Reprogramming Society
To Reinvent Civilization Without States

Acapulco, Mexico was ranked the fourth most dangerous city in the
world in 2015 by the U.S. State Department, which advised American
travelers to avoid the region. In this city that same year,
controversial Anarcho-Capitalist internet personality Jeff Berwick
launched the Anarchapulco Conference.

The three day event was designed to attract other “ancaps”,
libertarians, and crypto-anarchists to Acapulco, with hopes of
encouraging many to become residents of the region and build a new
community of government-evaders.

Nathan and Lisa Freeman decided after attending the first Anarchapulco
that they wanted to dive in. Relocating for both for their ethical
principles and for the ability to raise their children without
government oversight, they left their comfortable middle-class life in
Georgia to live in Mexico.

The next year, Nathan took over the responsibility of running the
conference. His efforts, combined with an explosion in the value of
cryptocurrencies like Bitcoin, allowed the event to grow each year,
with the 2018 conference attracting over 1600 people. He juggles this
operation while also remotely working as a partner at a software
consulting firm and fathering three kids.

The eclectic community also includes a couple in their mid-twenties,
John and Lily, who fled across the border after being arrested for
manufacturing cannabis products. Arriving in Acapulco with only $30
and no passports, their lifestyle contrasts dramatically against the
Freemans.

Following the 2017 conference, John and Lily became dissatisfied with
the more “centralized” direction taken by Anarchapulco. So they
decided to create their own event called “Anarchaforko,” an homage to
the ‘forking’ process in the world of software development, one which
has analogously shaped the world of cryptocurrencies.
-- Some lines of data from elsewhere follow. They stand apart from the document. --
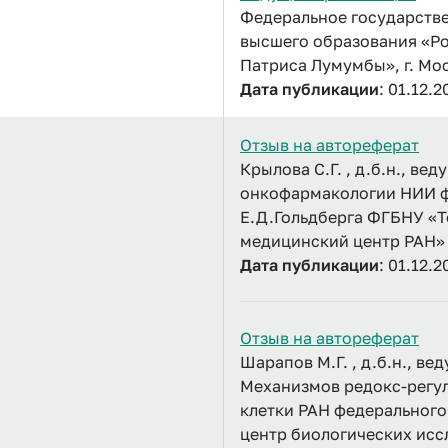
Федеральное государств
высшего образования «Р
Патриса Лумумбы», г. Мо
Дата публикации
: 01.12.2
Отзыв на автореферат
Крылова С.Г. , д.б.н., в
онкофармакологии НИИ ф
Е.Д.Гольдберга ФГБНУ «
медицинский центр РАН»
Дата публикации
: 01.12.2
Отзыв на автореферат
Шарапов М.Г. , д.б.н., в
Механизмов редокс-регул
клетки РАН федерального
центр биологических ис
The film also looks into the life of Erika Harris, who stayed in
Acapulco after attending the 2016 conference. She is perhaps the most
unique figure in the community not only on a superficial level — being
a black woman — but more importantly on a philosophical level.

“These are soul issues. These are organic, cosmic issues,” she says
while feeling the politicization of the freedom movement and its
tendency to embrace the left-right paradigm of the mainstream.

The most common point of skepticism in the blockchain-sphere is the
lack of real-world application. This film contests that point by
dissecting the lives of these renegades, dreamers, and revolutionaries
and asks the question: Is a stateless world possible?